To improve federal agencies’ ability to cope with extreme weather events, Rep. Matt Cartwright (D-Pa.) and Rep. Leonard Lance (R-N.J.) have reintroduced the Preparedness and Risk Management for Extreme Weather Patterns Assuring Resilience and Effectiveness (PREPARE) Act this year.
The bill (H.R. 3190) was introduced in July and currently has 18 cosponsors from both sides of the aisle, according to a news release from advocates of the proposal. Cartwright is scheduled to speak at an Oct. 13 news conference in support of the bill.
The new legislation being proposed in Congress seeks to address concerns identified in a Government Accountability Office (GAO) report that found the government is at risk from extreme weather on several fronts, including as a property owner and a leading provider of disaster relief.
Over the past four years, the United States has been hit by 42 major weather disasters across 44 states, resulting in 1,286 deaths and $227bn in economic losses. In its two latest High Risk Lists, GAO cited extreme weather as one of the greatest threats to the federal government’s balance sheet.
The bill falls under the House Transportation and Infrastructure Committee as well as the House Oversight and Government Reform Committee.

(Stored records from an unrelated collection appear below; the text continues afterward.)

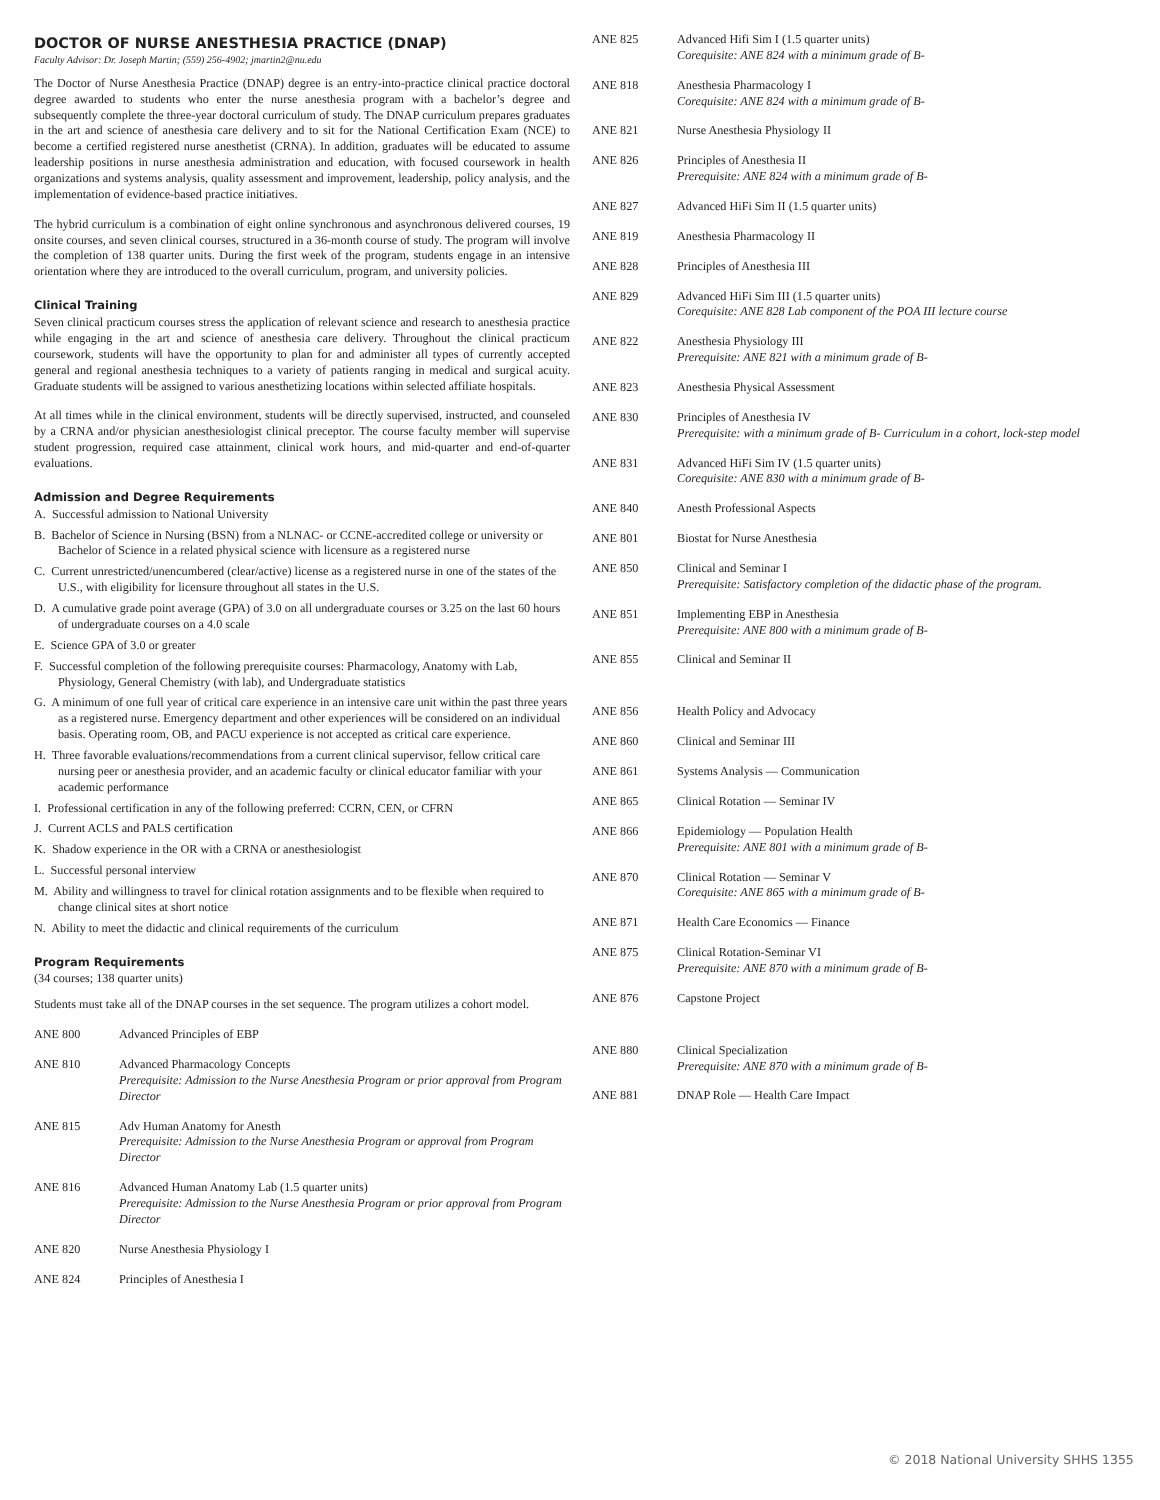DOCTOR OF NURSE ANESTHESIA PRACTICE (DNAP)
Faculty Advisor: Dr. Joseph Martin; (559) 256-4902; jmartin2@nu.edu
The Doctor of Nurse Anesthesia Practice (DNAP) degree is an entry-into-practice clinical practice doctoral degree awarded to students who enter the nurse anesthesia program with a bachelor’s degree and subsequently complete the three-year doctoral curriculum of study. The DNAP curriculum prepares graduates in the art and science of anesthesia care delivery and to sit for the National Certification Exam (NCE) to become a certified registered nurse anesthetist (CRNA). In addition, graduates will be educated to assume leadership positions in nurse anesthesia administration and education, with focused coursework in health organizations and systems analysis, quality assessment and improvement, leadership, policy analysis, and the implementation of evidence-based practice initiatives.
The hybrid curriculum is a combination of eight online synchronous and asynchronous delivered courses, 19 onsite courses, and seven clinical courses, structured in a 36-month course of study. The program will involve the completion of 138 quarter units. During the first week of the program, students engage in an intensive orientation where they are introduced to the overall curriculum, program, and university policies.
Clinical Training
Seven clinical practicum courses stress the application of relevant science and research to anesthesia practice while engaging in the art and science of anesthesia care delivery. Throughout the clinical practicum coursework, students will have the opportunity to plan for and administer all types of currently accepted general and regional anesthesia techniques to a variety of patients ranging in medical and surgical acuity. Graduate students will be assigned to various anesthetizing locations within selected affiliate hospitals.
At all times while in the clinical environment, students will be directly supervised, instructed, and counseled by a CRNA and/or physician anesthesiologist clinical preceptor. The course faculty member will supervise student progression, required case attainment, clinical work hours, and mid-quarter and end-of-quarter evaluations.
Admission and Degree Requirements
A. Successful admission to National University
B. Bachelor of Science in Nursing (BSN) from a NLNAC- or CCNE-accredited college or university or Bachelor of Science in a related physical science with licensure as a registered nurse
C. Current unrestricted/unencumbered (clear/active) license as a registered nurse in one of the states of the U.S., with eligibility for licensure throughout all states in the U.S.
D. A cumulative grade point average (GPA) of 3.0 on all undergraduate courses or 3.25 on the last 60 hours of undergraduate courses on a 4.0 scale
E. Science GPA of 3.0 or greater
F. Successful completion of the following prerequisite courses: Pharmacology, Anatomy with Lab, Physiology, General Chemistry (with lab), and Undergraduate statistics
G. A minimum of one full year of critical care experience in an intensive care unit within the past three years as a registered nurse. Emergency department and other experiences will be considered on an individual basis. Operating room, OB, and PACU experience is not accepted as critical care experience.
H. Three favorable evaluations/recommendations from a current clinical supervisor, fellow critical care nursing peer or anesthesia provider, and an academic faculty or clinical educator familiar with your academic performance
I. Professional certification in any of the following preferred: CCRN, CEN, or CFRN
J. Current ACLS and PALS certification
K. Shadow experience in the OR with a CRNA or anesthesiologist
L. Successful personal interview
M. Ability and willingness to travel for clinical rotation assignments and to be flexible when required to change clinical sites at short notice
N. Ability to meet the didactic and clinical requirements of the curriculum
Program Requirements
(34 courses; 138 quarter units)
Students must take all of the DNAP courses in the set sequence. The program utilizes a cohort model.
ANE 800 Advanced Principles of EBP
ANE 810 Advanced Pharmacology Concepts
Prerequisite: Admission to the Nurse Anesthesia Program or prior approval from Program Director
ANE 815 Adv Human Anatomy for Anesth
Prerequisite: Admission to the Nurse Anesthesia Program or approval from Program Director
ANE 816 Advanced Human Anatomy Lab (1.5 quarter units)
Prerequisite: Admission to the Nurse Anesthesia Program or prior approval from Program Director
ANE 820 Nurse Anesthesia Physiology I
ANE 824 Principles of Anesthesia I
ANE 825 Advanced Hifi Sim I (1.5 quarter units)
Corequisite: ANE 824 with a minimum grade of B-
ANE 818 Anesthesia Pharmacology I
Corequisite: ANE 824 with a minimum grade of B-
ANE 821 Nurse Anesthesia Physiology II
ANE 826 Principles of Anesthesia II
Prerequisite: ANE 824 with a minimum grade of B-
ANE 827 Advanced HiFi Sim II (1.5 quarter units)
ANE 819 Anesthesia Pharmacology II
ANE 828 Principles of Anesthesia III
ANE 829 Advanced HiFi Sim III (1.5 quarter units)
Corequisite: ANE 828 Lab component of the POA III lecture course
ANE 822 Anesthesia Physiology III
Prerequisite: ANE 821 with a minimum grade of B-
ANE 823 Anesthesia Physical Assessment
ANE 830 Principles of Anesthesia IV
Prerequisite: with a minimum grade of B- Curriculum in a cohort, lock-step model
ANE 831 Advanced HiFi Sim IV (1.5 quarter units)
Corequisite: ANE 830 with a minimum grade of B-
ANE 840 Anesth Professional Aspects
ANE 801 Biostat for Nurse Anesthesia
ANE 850 Clinical and Seminar I
Prerequisite: Satisfactory completion of the didactic phase of the program.
ANE 851 Implementing EBP in Anesthesia
Prerequisite: ANE 800 with a minimum grade of B-
ANE 855 Clinical and Seminar II
ANE 856 Health Policy and Advocacy
ANE 860 Clinical and Seminar III
ANE 861 Systems Analysis — Communication
ANE 865 Clinical Rotation — Seminar IV
ANE 866 Epidemiology — Population Health
Prerequisite: ANE 801 with a minimum grade of B-
ANE 870 Clinical Rotation — Seminar V
Corequisite: ANE 865 with a minimum grade of B-
ANE 871 Health Care Economics — Finance
ANE 875 Clinical Rotation-Seminar VI
Prerequisite: ANE 870 with a minimum grade of B-
ANE 876 Capstone Project
ANE 880 Clinical Specialization
Prerequisite: ANE 870 with a minimum grade of B-
ANE 881 DNAP Role — Health Care Impact
© 2018 National University SHHS 1355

Because the legislation calls for better intra- and interagency planning, it does not require any new spending, according to its supporters.
Key mandates in the bill would:
•Codify an interagency council, which will encourage federal agencies to share best practices and information.
•Create an oversight and governance structure and a process that requires agencies to implement government-wide resilience, preparedness, and risk management priorities.
•Direct the federal government to work with local and State planners to identify regional issues, facilitating the adoption of resilience, preparedness, and risk management best practices.
•Establish a regional coordination plan to ensure greater coordination among the many regional efforts.